In January 2002, Gates announced the "Trustworthy Computing" initiative, which he described as a long-term, companywide initiative to make the computing experience as trustworthy as other established experiences such as the telephone. Many people focused on the aspect of trustworthy computing that focused on the new emphasis on security and privacy in all of Microsoft's products. The initiative prompted the company to reevaluate and redesign several of its practices and processes, and delayed the release of Windows Server 2003, the successor to the Windows 2000 Server family of operating systems. Reaction to the Trustworthy Computing initiative has been mixed, with observers lauding Microsoft's increased focus on security but charging that the company still has a lot of work to do.
Earlier versions of Microsoft products had a security stance of "permitted unless forbidden", which is hard to change, as much Microsoft software relies on this policy.

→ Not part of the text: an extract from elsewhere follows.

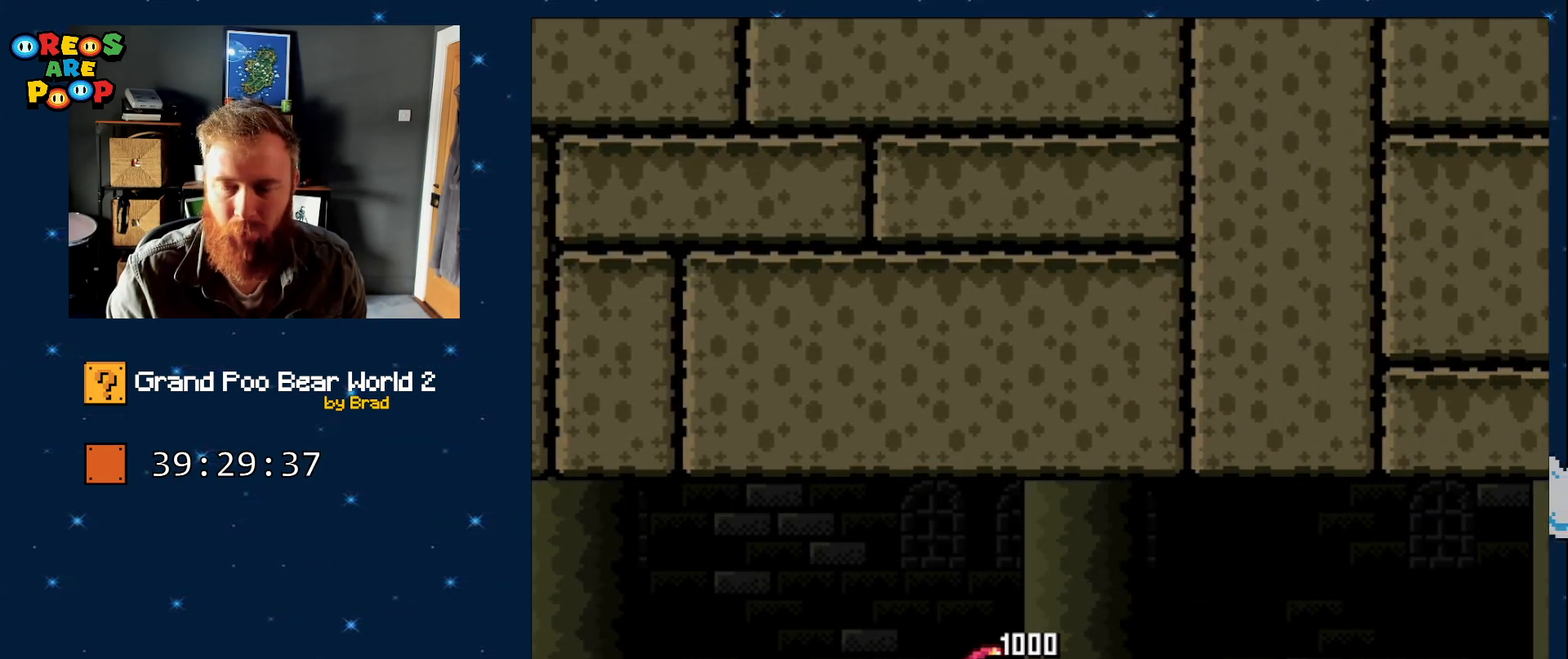
{"buttons": ["Y", "DPAD_RIGHT"], "events": []}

This stance can be taken advantage of to cause security problems. For example, macros embedded in documents or HTML in email can run programs allowing an attacker to take over the user's computer. However, a chief cause in the spread of viruses has been unskilled users failing to apply available patches even months after they have been released. In fact, Microsoft blames the spread of viruses on the very fact that it issues patches to fix security holes; crackers examine the patches, find out what problems they are meant to fix, then create exploits to attack systems which have not been patched. Windows XP Service Pack 2 attempts to address this by encouraging users to automatically apply patches and making the system "secure by default" (for example, by turning on the firewall).
Microsoft's licensing policy has actually aided the spread of viruses, because the first service pack for Windows XP checked for known pirate keys and refused to patch Windows XP installations which had been pirated. This resulted in a large number of Windows XP systems which were left vulnerable. To combat this, Microsoft briefly considered letting Windows XP Service Pack 2 be installable on pirated copies of Windows XP, but later decided against this as it would encourage further piracy, although they didn't update the validation engine in Windows XP SP2. 
In February 2004, partial source code from the Windows 2000 kernel was alleged by Microsoft to have been "illegally leaked" and widely distributed on filesharing networks. The leak contains source code for network protocols, parts of Internet Explorer, and certificate handling. Examination of the code revealed flaws (such as a negligence in checking for out-of-bounds values), and some people developed theoretical attacks to show how easily this leaked code could allow current versions of Windows to be compromised, but these flaws are not yet known to have been exploited maliciously.
Critics decry Microsoft's perceived "embrace and extend" strategy of adding proprietary features to open, de facto standards, thereby using its market dominance to gain de facto ownership of standards "extended" in this way. Microsoft meanwhile depicts its actions as its response to customer demand, and has accused governments of trying to interfere with its desire to innovate and to bring consumers better technology at lower prices.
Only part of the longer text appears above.